ONDE CANTAM OS GRILOS de Maria Isaac

ONDE CANTAM OS GRILOS de Maria Issac

O livro

Formiga cresce na Herdade do Lago, casa que o acolheu quando foi deixado num cesto ali à porta. A história é-nos contada pela voz deste personagem de 10 anos que admira os Vaz, a família que o recebeu. Para além dos mistérios da vida que vai desvendando, Formiga não vê obstáculo para aceder a conversas que nos partilha e nos torna cúmplices das descobertas dos segredos desta família. O que descobrirá ele de tão grave que obscure o fim da sua infância?

Todas as crianças deveriam ter direito a alguém assim, à magia de uma presença humana que deslumbra – não os olhos, mas tudo o resto em nós que não se vê. 

Não se ouvia nada e lá me esgueirei escada acima até ao primeiro andar(…). 

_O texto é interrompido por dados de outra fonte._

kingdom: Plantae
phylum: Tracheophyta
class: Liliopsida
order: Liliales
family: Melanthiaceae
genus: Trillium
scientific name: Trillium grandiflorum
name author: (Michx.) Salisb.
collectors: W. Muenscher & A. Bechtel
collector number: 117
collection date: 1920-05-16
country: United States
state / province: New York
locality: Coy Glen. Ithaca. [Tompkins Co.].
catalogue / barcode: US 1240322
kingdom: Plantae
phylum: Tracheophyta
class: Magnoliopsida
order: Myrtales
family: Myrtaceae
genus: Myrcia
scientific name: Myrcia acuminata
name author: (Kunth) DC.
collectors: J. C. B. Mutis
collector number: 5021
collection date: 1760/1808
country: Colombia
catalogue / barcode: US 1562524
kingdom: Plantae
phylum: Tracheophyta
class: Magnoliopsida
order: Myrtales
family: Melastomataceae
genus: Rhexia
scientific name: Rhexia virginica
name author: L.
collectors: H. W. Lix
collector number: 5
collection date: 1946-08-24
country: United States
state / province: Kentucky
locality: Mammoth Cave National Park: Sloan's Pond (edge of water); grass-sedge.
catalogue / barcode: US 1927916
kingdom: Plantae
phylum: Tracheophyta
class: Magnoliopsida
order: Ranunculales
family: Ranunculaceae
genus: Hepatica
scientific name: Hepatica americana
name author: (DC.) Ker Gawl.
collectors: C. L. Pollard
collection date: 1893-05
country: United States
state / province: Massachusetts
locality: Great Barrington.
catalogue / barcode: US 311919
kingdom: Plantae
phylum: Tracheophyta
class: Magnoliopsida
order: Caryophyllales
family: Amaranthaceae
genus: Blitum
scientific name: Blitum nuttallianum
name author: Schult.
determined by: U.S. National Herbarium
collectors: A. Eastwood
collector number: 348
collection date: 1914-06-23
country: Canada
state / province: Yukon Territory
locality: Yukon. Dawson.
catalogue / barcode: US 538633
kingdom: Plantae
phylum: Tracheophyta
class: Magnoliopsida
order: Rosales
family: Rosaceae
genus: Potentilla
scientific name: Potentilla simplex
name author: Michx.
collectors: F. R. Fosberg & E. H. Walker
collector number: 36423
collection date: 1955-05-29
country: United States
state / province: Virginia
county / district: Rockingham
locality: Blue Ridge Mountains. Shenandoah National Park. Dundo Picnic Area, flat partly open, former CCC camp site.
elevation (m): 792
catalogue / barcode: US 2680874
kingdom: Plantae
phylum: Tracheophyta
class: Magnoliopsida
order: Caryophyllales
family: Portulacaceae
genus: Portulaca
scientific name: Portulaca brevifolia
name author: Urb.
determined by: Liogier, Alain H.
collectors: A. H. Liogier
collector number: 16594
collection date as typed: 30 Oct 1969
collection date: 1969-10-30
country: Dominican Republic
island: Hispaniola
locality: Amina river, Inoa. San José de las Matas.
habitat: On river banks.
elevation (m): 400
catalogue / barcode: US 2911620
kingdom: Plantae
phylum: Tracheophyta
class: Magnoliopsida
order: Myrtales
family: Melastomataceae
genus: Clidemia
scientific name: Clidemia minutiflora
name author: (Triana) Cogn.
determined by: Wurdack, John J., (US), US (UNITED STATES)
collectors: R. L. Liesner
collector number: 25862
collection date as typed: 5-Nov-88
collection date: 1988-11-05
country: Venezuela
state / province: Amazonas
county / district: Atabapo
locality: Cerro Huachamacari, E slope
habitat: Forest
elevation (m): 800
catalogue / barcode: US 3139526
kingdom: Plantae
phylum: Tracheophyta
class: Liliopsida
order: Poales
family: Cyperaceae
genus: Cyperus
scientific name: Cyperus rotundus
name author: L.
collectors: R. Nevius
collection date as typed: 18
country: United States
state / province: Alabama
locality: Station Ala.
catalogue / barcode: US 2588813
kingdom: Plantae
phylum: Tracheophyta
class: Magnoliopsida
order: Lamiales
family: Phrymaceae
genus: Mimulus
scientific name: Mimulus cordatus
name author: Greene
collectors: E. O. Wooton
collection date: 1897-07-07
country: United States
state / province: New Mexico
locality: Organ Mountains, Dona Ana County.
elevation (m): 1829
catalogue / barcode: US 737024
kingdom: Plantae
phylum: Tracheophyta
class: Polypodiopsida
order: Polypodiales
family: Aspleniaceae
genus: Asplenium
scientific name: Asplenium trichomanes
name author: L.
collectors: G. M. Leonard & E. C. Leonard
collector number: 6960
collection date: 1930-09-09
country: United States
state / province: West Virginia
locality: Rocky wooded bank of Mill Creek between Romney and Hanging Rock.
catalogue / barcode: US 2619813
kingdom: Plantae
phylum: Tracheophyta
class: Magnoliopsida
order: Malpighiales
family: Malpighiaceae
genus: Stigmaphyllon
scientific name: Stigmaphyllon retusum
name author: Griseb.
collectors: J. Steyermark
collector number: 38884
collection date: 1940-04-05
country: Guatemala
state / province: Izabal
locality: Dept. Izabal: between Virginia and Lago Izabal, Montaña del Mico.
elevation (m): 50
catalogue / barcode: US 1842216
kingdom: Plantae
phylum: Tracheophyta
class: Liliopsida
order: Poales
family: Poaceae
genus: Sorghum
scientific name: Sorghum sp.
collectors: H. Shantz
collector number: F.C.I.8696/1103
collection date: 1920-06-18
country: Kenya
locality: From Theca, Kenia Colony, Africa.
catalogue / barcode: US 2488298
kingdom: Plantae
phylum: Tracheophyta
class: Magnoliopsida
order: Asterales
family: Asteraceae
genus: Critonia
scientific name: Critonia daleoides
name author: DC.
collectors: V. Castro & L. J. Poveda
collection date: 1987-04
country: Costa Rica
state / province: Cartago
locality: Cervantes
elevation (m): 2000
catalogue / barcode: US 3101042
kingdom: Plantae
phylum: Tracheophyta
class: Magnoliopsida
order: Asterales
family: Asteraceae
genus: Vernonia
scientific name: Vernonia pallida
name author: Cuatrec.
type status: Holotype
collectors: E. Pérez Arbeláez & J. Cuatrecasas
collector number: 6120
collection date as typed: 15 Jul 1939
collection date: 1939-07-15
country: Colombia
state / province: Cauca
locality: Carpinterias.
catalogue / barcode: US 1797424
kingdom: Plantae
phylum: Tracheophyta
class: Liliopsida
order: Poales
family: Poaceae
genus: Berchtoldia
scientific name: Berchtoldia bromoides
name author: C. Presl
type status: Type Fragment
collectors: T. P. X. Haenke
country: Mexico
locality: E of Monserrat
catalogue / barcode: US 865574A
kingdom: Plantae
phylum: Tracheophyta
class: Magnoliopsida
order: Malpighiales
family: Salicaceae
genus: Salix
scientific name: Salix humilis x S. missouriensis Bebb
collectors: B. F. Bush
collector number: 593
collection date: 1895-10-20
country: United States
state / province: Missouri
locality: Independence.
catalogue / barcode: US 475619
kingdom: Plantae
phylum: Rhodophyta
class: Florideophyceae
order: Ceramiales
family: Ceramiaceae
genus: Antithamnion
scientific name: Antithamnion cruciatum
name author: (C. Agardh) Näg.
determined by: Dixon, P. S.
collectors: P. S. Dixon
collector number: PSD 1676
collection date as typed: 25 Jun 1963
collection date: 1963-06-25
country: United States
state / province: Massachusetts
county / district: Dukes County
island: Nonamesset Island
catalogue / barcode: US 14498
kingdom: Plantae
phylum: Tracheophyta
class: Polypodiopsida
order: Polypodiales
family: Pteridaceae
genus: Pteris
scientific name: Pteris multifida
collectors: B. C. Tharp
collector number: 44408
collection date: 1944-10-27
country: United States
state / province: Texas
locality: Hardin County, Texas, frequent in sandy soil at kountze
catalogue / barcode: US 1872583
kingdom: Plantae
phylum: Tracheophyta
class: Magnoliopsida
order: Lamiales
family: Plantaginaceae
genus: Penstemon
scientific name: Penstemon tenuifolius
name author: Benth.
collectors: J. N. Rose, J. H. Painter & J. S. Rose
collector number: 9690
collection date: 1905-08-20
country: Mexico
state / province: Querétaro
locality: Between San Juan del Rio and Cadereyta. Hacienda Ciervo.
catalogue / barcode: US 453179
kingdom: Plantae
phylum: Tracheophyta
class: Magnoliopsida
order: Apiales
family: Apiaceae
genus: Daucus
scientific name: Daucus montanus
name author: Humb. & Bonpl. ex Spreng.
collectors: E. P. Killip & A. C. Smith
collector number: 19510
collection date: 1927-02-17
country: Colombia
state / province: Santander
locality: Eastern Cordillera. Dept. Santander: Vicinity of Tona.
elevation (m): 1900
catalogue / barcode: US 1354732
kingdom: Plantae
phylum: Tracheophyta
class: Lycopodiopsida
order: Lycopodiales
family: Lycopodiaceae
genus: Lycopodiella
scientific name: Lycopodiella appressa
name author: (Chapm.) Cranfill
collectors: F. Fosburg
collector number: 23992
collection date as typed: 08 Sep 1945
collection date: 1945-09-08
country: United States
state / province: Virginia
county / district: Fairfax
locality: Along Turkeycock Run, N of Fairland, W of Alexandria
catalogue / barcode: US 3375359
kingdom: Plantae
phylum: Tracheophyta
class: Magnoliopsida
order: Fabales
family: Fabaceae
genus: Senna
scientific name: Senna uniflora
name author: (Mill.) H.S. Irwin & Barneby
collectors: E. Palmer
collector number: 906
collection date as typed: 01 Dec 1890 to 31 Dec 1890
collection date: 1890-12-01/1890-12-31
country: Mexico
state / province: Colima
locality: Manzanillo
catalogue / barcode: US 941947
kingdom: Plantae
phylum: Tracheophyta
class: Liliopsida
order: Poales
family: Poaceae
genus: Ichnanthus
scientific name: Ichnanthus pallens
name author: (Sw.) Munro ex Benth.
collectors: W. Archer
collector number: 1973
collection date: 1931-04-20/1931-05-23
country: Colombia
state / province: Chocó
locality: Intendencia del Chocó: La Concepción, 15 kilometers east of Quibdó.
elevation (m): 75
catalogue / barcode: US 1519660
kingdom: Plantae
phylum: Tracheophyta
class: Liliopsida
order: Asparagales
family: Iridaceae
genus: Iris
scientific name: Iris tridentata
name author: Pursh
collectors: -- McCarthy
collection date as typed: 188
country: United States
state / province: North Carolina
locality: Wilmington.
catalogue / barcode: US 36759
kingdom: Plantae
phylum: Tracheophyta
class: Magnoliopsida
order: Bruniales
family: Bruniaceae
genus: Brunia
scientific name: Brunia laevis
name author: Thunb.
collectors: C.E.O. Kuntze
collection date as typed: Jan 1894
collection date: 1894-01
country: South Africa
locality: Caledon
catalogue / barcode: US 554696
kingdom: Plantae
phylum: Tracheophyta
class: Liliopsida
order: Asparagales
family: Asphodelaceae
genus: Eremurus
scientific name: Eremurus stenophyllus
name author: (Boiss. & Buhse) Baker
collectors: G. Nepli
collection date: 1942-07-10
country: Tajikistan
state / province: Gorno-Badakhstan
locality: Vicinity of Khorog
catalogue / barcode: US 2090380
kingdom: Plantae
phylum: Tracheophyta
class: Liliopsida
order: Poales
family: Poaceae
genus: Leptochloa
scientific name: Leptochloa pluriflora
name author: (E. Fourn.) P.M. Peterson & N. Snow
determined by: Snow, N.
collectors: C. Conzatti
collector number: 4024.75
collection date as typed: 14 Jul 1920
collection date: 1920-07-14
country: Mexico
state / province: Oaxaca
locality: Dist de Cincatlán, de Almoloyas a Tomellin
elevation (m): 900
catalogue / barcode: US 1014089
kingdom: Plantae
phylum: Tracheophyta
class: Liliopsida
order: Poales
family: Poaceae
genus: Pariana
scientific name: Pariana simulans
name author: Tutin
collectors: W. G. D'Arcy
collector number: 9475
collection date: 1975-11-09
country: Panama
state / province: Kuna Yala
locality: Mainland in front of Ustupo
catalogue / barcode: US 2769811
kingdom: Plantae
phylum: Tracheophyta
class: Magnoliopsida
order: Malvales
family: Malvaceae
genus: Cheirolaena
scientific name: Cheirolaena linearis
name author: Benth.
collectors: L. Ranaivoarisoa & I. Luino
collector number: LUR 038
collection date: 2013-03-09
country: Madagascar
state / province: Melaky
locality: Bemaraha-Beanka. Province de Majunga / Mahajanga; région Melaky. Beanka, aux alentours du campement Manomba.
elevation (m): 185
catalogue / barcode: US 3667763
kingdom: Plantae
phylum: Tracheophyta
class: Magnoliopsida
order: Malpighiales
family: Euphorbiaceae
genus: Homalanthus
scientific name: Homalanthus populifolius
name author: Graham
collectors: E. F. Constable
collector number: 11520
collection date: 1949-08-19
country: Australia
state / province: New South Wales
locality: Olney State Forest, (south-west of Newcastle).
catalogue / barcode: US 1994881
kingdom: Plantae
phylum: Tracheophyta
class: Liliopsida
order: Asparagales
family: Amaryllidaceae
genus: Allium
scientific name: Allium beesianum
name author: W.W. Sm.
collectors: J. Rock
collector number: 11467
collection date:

Esta é uma narrativa de ritmo perfeito: as descrições dos espaços, dos tempos e das personagens aguçam a curiosidade do leitor e, no momento devido, a história prossegue através da prosa subjectiva do protagonista. A delicadeza da escrita de Maria Isaac vai fazer-te voltar a esta Herdade.

A minha opinião

Estava muito curiosa com este livro da Cultura Editora, não só pelo mistério à volta da sua autora, mas pelo frenesim à volta desta história. A propósito, na Feira do Livro de Lisboa averiguei junto da editora sobre Maria Isaac ser, na realidade, um pseudónimo de uma mulher. Este mistério posso revelar já: é uma mulher.

ONDE CANTAM OS GRILOS foi, para mim , uma delícia de leitura. Terá sido pela capa? Terá sido por ter ouvido falar neste livro? Terá sido pelo facto da autora se esconder, de certa forma? Estou convicta que foi por tudo isto e, claro está, por ser uma autora de língua portuguesa.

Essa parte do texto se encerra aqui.